> _THE TASK_: The entries below hold a line with "toaster: none [561,353,631,389]" and a line with "coffee cup: none". Return those lines and all that lie between them, exactly and only.

> _RECORDS SHOWN_:
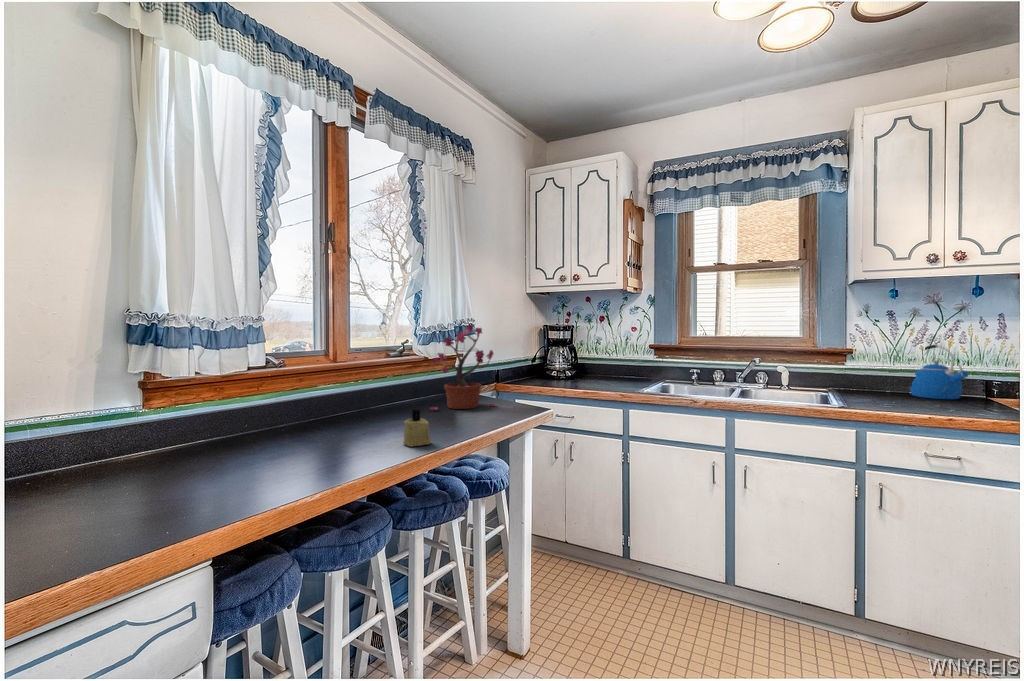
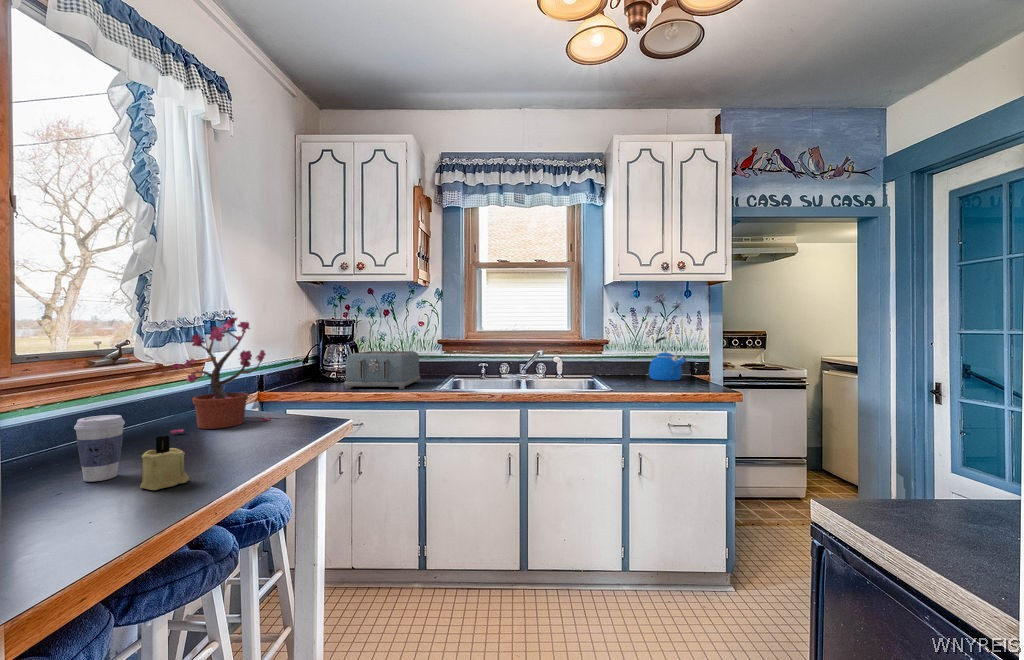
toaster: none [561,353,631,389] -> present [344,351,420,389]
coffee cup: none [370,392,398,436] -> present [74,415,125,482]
...
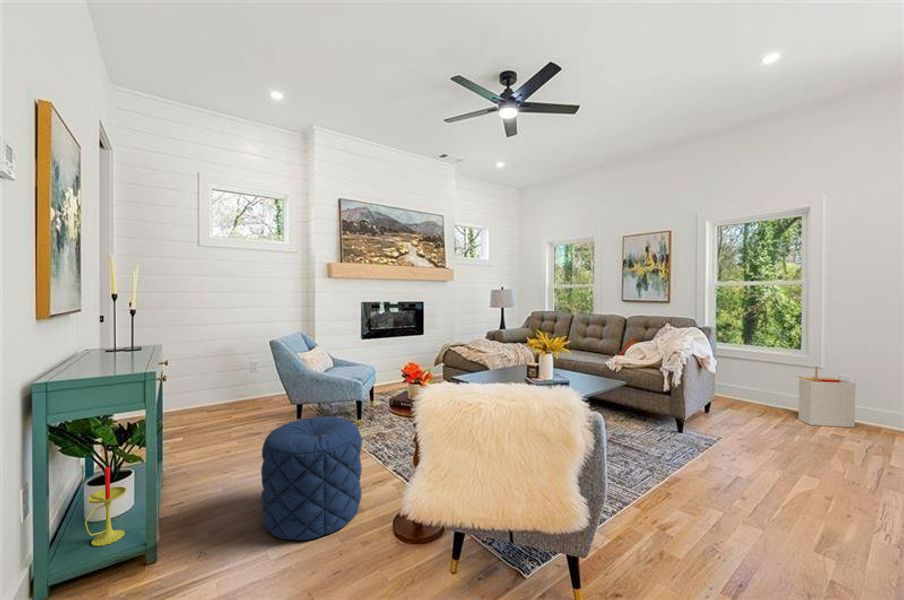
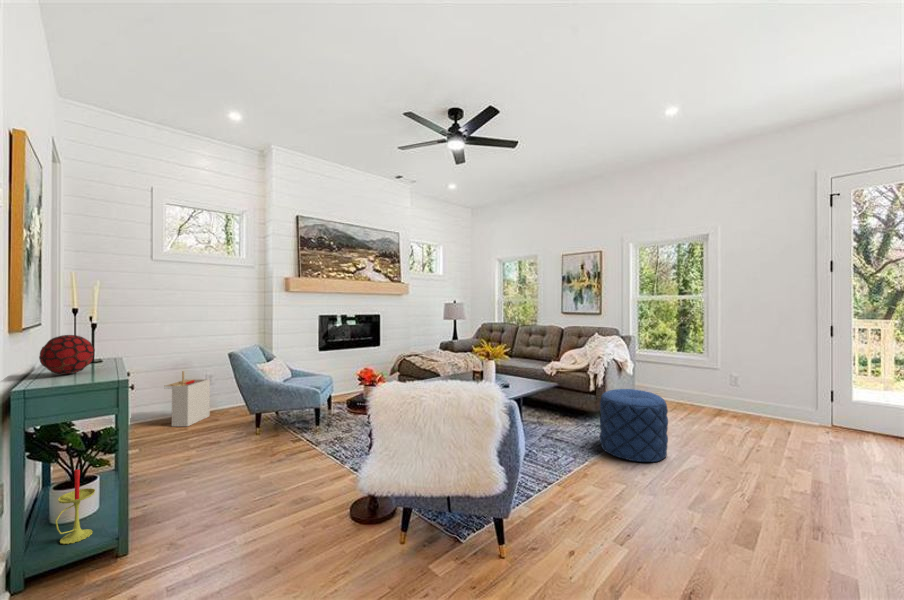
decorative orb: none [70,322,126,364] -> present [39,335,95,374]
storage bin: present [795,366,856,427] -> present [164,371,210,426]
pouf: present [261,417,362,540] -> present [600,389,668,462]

> _THE COMPLETED TASK_:
toaster: none [561,353,631,389] -> present [344,351,420,389]
coffee cup: none [370,392,398,436] -> present [74,415,125,482]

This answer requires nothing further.